> _EXERCISE REQUIREMENTS_: Print all the entries exactly.

> _PROVIDED DATA_:

------------------------------------------------

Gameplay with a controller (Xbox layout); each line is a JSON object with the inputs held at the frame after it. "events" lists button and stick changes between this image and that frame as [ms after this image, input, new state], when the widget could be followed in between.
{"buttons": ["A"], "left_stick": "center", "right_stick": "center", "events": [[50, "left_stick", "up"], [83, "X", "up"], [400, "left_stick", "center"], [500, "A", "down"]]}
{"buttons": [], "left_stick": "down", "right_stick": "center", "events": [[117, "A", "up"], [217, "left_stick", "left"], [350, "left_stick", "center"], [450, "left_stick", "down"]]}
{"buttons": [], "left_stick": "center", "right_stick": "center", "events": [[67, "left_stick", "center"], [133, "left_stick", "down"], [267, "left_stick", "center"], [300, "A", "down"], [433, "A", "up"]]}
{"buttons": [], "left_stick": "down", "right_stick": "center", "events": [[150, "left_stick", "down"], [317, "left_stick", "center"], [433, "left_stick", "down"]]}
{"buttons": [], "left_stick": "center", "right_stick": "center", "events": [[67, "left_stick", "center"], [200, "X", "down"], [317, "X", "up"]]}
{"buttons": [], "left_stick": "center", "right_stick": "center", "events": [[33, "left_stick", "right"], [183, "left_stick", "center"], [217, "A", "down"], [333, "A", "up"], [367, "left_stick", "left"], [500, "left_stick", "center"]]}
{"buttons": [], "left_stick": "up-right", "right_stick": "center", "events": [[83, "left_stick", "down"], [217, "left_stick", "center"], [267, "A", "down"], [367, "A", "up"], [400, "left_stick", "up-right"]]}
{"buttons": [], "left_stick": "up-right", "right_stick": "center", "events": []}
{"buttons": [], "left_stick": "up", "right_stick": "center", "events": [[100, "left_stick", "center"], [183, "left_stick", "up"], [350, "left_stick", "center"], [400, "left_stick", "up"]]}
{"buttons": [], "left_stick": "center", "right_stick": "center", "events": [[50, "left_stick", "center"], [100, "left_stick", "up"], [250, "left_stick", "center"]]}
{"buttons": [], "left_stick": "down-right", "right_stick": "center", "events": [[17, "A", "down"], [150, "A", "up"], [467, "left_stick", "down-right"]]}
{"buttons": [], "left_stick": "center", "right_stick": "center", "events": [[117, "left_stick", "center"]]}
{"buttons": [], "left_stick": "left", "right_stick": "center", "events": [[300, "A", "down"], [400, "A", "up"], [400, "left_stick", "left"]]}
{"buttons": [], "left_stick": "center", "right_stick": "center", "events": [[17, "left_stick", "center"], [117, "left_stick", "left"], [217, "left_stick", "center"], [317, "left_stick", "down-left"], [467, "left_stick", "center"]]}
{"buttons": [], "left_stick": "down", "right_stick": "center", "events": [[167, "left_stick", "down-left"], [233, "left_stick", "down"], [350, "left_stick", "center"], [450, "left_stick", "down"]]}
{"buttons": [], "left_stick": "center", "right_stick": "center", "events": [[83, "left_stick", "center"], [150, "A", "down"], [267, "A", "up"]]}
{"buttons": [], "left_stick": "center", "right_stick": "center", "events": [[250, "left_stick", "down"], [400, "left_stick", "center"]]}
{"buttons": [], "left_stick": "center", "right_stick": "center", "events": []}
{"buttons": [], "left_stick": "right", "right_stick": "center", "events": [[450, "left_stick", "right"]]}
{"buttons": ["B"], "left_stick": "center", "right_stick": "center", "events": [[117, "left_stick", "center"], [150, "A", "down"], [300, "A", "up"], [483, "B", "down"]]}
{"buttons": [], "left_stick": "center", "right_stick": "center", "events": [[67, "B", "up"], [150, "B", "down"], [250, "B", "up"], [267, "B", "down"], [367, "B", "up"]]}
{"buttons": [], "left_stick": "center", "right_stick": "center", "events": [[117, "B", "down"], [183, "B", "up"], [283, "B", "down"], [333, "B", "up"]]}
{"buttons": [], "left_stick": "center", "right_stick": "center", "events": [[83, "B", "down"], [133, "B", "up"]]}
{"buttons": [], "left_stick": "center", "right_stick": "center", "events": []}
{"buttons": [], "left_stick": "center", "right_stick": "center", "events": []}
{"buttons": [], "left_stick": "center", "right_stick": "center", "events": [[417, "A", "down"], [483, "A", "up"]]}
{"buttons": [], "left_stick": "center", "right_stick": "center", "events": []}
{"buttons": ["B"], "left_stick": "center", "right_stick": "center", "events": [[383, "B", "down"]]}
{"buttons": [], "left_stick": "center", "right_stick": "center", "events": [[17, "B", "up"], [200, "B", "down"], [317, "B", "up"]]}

------------------------------------------------

> _RESPONSE TO THE EXERCISE_:
Gameplay with a controller (Xbox layout); each line is a JSON object with the inputs held at the frame after it. "events" lists button and stick changes between this image and that frame as [ms after this image, input, new state], when the widget could be followed in between.
{"buttons": ["A"], "left_stick": "center", "right_stick": "center", "events": [[50, "left_stick", "up"], [83, "X", "up"], [400, "left_stick", "center"], [500, "A", "down"]]}
{"buttons": [], "left_stick": "down", "right_stick": "center", "events": [[117, "A", "up"], [217, "left_stick", "left"], [350, "left_stick", "center"], [450, "left_stick", "down"]]}
{"buttons": [], "left_stick": "center", "right_stick": "center", "events": [[67, "left_stick", "center"], [133, "left_stick", "down"], [267, "left_stick", "center"], [300, "A", "down"], [433, "A", "up"]]}
{"buttons": [], "left_stick": "down", "right_stick": "center", "events": [[150, "left_stick", "down"], [317, "left_stick", "center"], [433, "left_stick", "down"]]}
{"buttons": [], "left_stick": "center", "right_stick": "center", "events": [[67, "left_stick", "center"], [200, "X", "down"], [317, "X", "up"]]}
{"buttons": [], "left_stick": "center", "right_stick": "center", "events": [[33, "left_stick", "right"], [183, "left_stick", "center"], [217, "A", "down"], [333, "A", "up"], [367, "left_stick", "left"], [500, "left_stick", "center"]]}
{"buttons": [], "left_stick": "up-right", "right_stick": "center", "events": [[83, "left_stick", "down"], [217, "left_stick", "center"], [267, "A", "down"], [367, "A", "up"], [400, "left_stick", "up-right"]]}
{"buttons": [], "left_stick": "up-right", "right_stick": "center", "events": []}
{"buttons": [], "left_stick": "up", "right_stick": "center", "events": [[100, "left_stick", "center"], [183, "left_stick", "up"], [350, "left_stick", "center"], [400, "left_stick", "up"]]}
{"buttons": [], "left_stick": "center", "right_stick": "center", "events": [[50, "left_stick", "center"], [100, "left_stick", "up"], [250, "left_stick", "center"]]}
{"buttons": [], "left_stick": "down-right", "right_stick": "center", "events": [[17, "A", "down"], [150, "A", "up"], [467, "left_stick", "down-right"]]}
{"buttons": [], "left_stick": "center", "right_stick": "center", "events": [[117, "left_stick", "center"]]}
{"buttons": [], "left_stick": "left", "right_stick": "center", "events": [[300, "A", "down"], [400, "A", "up"], [400, "left_stick", "left"]]}
{"buttons": [], "left_stick": "center", "right_stick": "center", "events": [[17, "left_stick", "center"], [117, "left_stick", "left"], [217, "left_stick", "center"], [317, "left_stick", "down-left"], [467, "left_stick", "center"]]}
{"buttons": [], "left_stick": "down", "right_stick": "center", "events": [[167, "left_stick", "down-left"], [233, "left_stick", "down"], [350, "left_stick", "center"], [450, "left_stick", "down"]]}
{"buttons": [], "left_stick": "center", "right_stick": "center", "events": [[83, "left_stick", "center"], [150, "A", "down"], [267, "A", "up"]]}
{"buttons": [], "left_stick": "center", "right_stick": "center", "events": [[250, "left_stick", "down"], [400, "left_stick", "center"]]}
{"buttons": [], "left_stick": "center", "right_stick": "center", "events": []}
{"buttons": [], "left_stick": "right", "right_stick": "center", "events": [[450, "left_stick", "right"]]}
{"buttons": ["B"], "left_stick": "center", "right_stick": "center", "events": [[117, "left_stick", "center"], [150, "A", "down"], [300, "A", "up"], [483, "B", "down"]]}
{"buttons": [], "left_stick": "center", "right_stick": "center", "events": [[67, "B", "up"], [150, "B", "down"], [250, "B", "up"], [267, "B", "down"], [367, "B", "up"]]}
{"buttons": [], "left_stick": "center", "right_stick": "center", "events": [[117, "B", "down"], [183, "B", "up"], [283, "B", "down"], [333, "B", "up"]]}
{"buttons": [], "left_stick": "center", "right_stick": "center", "events": [[83, "B", "down"], [133, "B", "up"]]}
{"buttons": [], "left_stick": "center", "right_stick": "center", "events": []}
{"buttons": [], "left_stick": "center", "right_stick": "center", "events": []}
{"buttons": [], "left_stick": "center", "right_stick": "center", "events": [[417, "A", "down"], [483, "A", "up"]]}
{"buttons": [], "left_stick": "center", "right_stick": "center", "events": []}
{"buttons": ["B"], "left_stick": "center", "right_stick": "center", "events": [[383, "B", "down"]]}
{"buttons": [], "left_stick": "center", "right_stick": "center", "events": [[17, "B", "up"], [200, "B", "down"], [317, "B", "up"]]}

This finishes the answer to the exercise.